評価結果を、X/25(全ます目数)として示した。Xが25以上(すなわち100/100以上)であれば、密着性が高いと判断した。
【0057】
(ヒートショック試験:ヒートショック)
2液型メチルシリコーンのA液とB液とを混合して得られた混合液を、ガラスエポキシ基板(JIS2型くし型基板)に塗布し150℃で2時間硬化させたのち、当該基板にコーティング剤を、試験例1と同様にディップコーターでディップし(引き上げ速度5mm/秒)、皮膜を形成した後25℃で1時間乾燥させることにより試験片を作製した。

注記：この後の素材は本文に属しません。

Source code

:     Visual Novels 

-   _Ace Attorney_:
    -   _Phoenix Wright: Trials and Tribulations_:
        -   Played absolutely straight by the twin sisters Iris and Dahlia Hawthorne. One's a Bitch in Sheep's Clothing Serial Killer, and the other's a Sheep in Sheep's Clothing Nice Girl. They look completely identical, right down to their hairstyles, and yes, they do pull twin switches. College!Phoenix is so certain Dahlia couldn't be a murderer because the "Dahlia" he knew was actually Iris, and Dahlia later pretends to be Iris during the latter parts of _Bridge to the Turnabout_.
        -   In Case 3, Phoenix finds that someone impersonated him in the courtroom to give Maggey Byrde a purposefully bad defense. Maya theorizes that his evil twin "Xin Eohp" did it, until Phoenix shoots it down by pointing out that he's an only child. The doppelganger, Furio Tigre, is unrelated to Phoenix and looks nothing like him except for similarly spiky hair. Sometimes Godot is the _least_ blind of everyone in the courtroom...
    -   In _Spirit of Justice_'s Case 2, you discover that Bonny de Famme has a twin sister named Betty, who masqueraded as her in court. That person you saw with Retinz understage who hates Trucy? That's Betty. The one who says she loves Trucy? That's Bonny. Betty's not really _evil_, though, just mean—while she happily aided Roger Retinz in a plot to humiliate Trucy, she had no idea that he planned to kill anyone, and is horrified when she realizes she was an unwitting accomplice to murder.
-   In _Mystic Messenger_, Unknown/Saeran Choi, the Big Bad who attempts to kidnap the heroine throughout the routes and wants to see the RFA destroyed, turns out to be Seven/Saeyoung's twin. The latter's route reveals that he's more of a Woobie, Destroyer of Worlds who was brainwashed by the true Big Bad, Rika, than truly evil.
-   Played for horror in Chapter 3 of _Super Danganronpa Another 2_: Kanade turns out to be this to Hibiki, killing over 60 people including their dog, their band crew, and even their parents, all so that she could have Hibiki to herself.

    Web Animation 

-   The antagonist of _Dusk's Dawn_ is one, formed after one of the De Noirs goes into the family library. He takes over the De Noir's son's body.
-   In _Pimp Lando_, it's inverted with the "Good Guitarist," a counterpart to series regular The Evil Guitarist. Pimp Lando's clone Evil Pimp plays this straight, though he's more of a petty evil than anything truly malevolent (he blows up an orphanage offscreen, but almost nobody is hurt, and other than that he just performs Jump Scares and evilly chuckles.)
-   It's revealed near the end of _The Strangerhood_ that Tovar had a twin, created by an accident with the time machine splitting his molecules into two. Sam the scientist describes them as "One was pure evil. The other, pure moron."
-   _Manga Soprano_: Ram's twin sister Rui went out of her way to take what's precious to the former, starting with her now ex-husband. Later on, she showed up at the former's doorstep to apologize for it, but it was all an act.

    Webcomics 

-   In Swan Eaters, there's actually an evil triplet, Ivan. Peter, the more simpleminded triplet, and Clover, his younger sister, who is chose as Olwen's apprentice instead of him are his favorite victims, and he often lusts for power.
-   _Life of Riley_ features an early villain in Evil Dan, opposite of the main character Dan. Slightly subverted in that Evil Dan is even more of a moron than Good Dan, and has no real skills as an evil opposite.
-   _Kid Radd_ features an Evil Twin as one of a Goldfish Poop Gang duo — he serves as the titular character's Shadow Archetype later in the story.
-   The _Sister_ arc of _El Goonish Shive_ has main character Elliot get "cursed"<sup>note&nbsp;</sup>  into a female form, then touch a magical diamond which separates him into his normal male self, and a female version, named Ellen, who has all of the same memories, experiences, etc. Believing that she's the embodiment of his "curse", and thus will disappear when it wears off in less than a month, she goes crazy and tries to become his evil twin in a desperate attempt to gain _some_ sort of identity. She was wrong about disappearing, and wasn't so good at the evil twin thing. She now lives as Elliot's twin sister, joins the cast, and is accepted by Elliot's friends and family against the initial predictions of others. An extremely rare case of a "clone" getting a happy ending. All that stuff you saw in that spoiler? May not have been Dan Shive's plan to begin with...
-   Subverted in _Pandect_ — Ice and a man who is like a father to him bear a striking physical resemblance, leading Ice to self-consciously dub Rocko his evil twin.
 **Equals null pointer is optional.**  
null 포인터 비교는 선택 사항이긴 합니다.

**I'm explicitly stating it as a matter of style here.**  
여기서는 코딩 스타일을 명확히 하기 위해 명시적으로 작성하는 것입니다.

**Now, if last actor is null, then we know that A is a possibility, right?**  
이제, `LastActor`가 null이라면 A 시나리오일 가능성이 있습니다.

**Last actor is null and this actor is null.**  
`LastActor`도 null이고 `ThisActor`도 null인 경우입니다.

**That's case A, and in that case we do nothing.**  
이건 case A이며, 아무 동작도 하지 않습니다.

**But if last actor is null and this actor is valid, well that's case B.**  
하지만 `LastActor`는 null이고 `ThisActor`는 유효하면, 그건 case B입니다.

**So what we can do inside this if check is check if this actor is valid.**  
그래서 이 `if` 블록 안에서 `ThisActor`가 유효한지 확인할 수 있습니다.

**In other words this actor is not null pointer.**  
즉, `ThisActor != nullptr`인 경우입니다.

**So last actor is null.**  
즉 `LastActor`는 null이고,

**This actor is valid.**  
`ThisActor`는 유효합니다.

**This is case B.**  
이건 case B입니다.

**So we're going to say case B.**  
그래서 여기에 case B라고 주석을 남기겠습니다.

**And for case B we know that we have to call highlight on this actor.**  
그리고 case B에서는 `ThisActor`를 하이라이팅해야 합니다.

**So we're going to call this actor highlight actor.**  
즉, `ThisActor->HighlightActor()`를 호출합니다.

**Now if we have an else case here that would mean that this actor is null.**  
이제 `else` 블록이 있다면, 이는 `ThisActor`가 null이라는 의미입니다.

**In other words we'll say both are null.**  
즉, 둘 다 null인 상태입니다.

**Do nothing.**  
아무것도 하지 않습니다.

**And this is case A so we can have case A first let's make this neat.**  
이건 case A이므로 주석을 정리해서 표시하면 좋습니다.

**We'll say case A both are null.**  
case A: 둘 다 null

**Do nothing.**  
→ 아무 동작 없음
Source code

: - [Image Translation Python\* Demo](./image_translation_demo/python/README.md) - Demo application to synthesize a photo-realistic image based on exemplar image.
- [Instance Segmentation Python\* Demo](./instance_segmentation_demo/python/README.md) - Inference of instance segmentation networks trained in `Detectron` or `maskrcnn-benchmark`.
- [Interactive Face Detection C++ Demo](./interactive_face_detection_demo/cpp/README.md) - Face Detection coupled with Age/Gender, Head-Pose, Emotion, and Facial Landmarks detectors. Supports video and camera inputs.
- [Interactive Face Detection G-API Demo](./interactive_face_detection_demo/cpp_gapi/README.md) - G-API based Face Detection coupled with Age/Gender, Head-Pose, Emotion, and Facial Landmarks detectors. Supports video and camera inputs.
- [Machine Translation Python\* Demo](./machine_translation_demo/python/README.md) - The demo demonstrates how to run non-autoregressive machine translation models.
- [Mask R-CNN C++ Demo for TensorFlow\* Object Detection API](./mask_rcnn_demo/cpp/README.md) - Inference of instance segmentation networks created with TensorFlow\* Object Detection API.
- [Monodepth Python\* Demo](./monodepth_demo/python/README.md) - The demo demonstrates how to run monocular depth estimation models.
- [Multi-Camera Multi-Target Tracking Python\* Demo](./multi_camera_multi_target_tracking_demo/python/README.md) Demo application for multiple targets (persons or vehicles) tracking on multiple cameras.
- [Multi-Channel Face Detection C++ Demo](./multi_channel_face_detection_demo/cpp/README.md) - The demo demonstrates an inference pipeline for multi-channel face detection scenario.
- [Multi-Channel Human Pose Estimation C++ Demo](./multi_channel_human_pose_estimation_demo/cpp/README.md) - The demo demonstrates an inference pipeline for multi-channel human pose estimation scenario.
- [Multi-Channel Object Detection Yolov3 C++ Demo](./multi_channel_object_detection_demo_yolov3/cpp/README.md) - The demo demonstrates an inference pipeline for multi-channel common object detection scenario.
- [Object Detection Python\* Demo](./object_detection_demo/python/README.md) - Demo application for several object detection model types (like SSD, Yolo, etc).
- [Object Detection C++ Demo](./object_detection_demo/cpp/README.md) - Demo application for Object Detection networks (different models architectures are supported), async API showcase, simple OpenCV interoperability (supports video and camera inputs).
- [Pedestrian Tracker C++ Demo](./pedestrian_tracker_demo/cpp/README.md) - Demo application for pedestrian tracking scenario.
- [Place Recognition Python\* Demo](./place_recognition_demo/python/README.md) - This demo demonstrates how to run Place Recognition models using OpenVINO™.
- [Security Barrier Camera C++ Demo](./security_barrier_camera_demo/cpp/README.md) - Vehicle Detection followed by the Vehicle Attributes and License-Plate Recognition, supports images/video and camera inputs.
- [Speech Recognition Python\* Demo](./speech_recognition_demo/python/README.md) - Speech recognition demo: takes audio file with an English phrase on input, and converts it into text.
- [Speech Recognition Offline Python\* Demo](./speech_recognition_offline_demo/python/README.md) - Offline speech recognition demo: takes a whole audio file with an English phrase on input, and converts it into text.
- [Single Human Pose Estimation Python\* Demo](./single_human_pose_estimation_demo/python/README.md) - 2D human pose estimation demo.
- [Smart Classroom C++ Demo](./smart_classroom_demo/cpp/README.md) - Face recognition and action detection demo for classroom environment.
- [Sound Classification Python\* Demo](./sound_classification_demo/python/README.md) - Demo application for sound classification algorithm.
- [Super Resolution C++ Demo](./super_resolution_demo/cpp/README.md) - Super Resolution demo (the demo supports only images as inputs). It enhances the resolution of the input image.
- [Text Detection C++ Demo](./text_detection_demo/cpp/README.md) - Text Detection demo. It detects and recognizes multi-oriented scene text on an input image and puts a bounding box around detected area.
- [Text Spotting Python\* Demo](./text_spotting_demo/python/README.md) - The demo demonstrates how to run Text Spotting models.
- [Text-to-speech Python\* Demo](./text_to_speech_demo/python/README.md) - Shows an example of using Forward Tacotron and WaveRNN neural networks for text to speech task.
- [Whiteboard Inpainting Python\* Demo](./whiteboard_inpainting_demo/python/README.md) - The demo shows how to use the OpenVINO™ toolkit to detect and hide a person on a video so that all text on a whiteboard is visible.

−60℃で試験片を30分保持し、5分かけて120℃に昇温して試験片を30分保持し、5分かけて−60℃とする工程を1サイクルとし、100サイクル行った後、試験片の皮膜の状態を目視により観察し、以下の基準に基づき評価し表3および表4に示した。
◎:浮き剥がれなし
〇:剥がれはないが多少しわが寄っている
△:剥がれはないが大きなクラックが入っている
×:皮膜が剥がれている
【0058】
(透明性評価:透明性)
ガラス板に各コーティング剤をディップコーターでディップし(引き上げ速度5mm/秒)、皮膜を形成した後25℃で1時間乾燥させることにより試験片を作製した。
日本電色社製ヘイズメーターNDH−5000を用いてヘイズを測定し、以下の基準により透明性を評価した。
◎:ヘイズ0.5未満
〇:ヘイズ0.5以上1.0未満
△:ヘイズ1.0以上5未満
×:ヘイズ5以上、または変色
【0062】
(結果と考察)
表1〜表5に示す結果より、一般式(1)のモノマー42質量部以上72質量部以下と、一般式(2)のモノマーを14質量部以上31質量部以下とを共重合した幹ポリマーに、一般式(3)のモノマーを4質量部以上43質量部以下の割合でグラフト重合させて得られるグラフト共重合体を、全体の1質量%以上10質量%以下で含み、総炭素数が4〜8のハイドロフルオロカーボンおよび総炭素数が4〜8のハイドロフルオロエーテルから選ばれる一種以上の溶剤に溶解してなる硫化防止コーティング剤を用いると、硫化防止性能に優れた皮膜を形成することができるということが分かった。
一方、一般式(1)のモノマーや一般式(2)のモノマーが上記範囲から外れている場合や、グラフト共重合体の量が少ない場合(全体の0.5質量%)には、硫化防止性能が不十分であった。
なお、コーティング剤18とコーティング剤19とを比較すると樹脂量(グラフト共重合体の量)が少ないほう(コーティング剤19)が透明性に優れ、ヒートショック性能にも優れる皮膜を形成することができるということがわかった。